Factory farms produce the vast majority of meat, dairy and eggs we consume in the United States. Large food producers use breeding strategies and economies of scale to produce food at low cost and high profits.

To maximize profits and fill the enormous demand for cheap food, large agricultural companies have resorted to cruel and inhumane treatment of farm animals. In particular, animals are packed in incredibly small spaces. Whistleblowers have exposed factory farms by using video recordings and other means to publicize the farms’ practices. These exposés have resulted in negative publicity for the companies and have been bad for factory farm business.

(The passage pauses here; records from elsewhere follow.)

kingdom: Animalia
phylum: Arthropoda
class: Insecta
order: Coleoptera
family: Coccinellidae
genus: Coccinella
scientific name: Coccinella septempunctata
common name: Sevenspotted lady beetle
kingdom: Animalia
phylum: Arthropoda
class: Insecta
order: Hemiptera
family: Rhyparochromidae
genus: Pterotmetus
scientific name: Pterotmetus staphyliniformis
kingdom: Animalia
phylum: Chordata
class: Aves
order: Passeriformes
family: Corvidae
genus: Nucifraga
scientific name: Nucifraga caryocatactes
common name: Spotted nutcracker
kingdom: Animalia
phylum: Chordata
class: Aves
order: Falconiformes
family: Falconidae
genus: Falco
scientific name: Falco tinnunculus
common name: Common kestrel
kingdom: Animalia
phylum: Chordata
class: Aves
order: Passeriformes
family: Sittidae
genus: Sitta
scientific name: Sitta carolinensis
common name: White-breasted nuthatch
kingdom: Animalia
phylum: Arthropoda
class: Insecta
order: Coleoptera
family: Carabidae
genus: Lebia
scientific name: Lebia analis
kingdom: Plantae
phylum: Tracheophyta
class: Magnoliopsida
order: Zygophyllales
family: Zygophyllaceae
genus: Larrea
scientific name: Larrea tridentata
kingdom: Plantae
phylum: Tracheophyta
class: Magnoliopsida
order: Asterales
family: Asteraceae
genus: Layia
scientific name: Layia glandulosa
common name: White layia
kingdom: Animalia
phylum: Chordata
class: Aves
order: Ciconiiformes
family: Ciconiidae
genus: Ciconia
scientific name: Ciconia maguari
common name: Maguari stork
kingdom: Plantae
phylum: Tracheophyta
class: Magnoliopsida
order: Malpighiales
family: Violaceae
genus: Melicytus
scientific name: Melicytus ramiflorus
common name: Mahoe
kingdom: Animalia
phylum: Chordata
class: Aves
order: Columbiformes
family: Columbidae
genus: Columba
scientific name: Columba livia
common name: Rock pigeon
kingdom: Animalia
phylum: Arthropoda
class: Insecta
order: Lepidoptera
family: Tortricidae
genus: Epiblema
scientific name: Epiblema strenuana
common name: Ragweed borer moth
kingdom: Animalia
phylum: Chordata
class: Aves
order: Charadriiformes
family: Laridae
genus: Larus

In an effort to combat attempts to expose their practices, the factory farm industry has lobbied for so-called “ag-gag” laws, which aim to prevent whistleblowers from reporting objectionable farming practices that potentially threaten public health and safety in the food industry.

Enactment of Ag-Gag Laws

In the last few years, ag-gag laws have been enacted in eight states (Idaho, Iowa, Kansas, Missouri, Montana, North Dakota, Utah, Wyoming and North Carolina) despite challenges from whistleblower and animal rights organizations. The most far-reaching ag-gag law was enacted in North Carolina and went into effect in 2016. Under the broad North Carolina law, employers can sue whistleblowers who record or take pictures of wrongdoing, not only in factory farms but also in other workplaces, including, but not limited to, schools, nursing homes and other corporate entities. Some states criminalize the recording of video or the taking of photographs at a facility without the owner’s permission. Others forbid undercover investigators from misrepresenting themselves to obtain employment at facilities to gain inside access to factory farming practices.

Dangers of Suppressing Whistleblowers

By punishing whistleblowers, ag-gag laws protect factory farming companies at the expense of animal welfare and public health. Ag-gag laws have been challenged by organizations dedicated to protecting civil rights, animal rights and agricultural food safety. In August 2015, the federal district court in Idaho heard a challenge to the Idaho ag-gag law and declared the law unconstitutional under the free speech clause of the First Amendment and the equal protection clause. It remains to be seen whether challenges in other states will find the same success.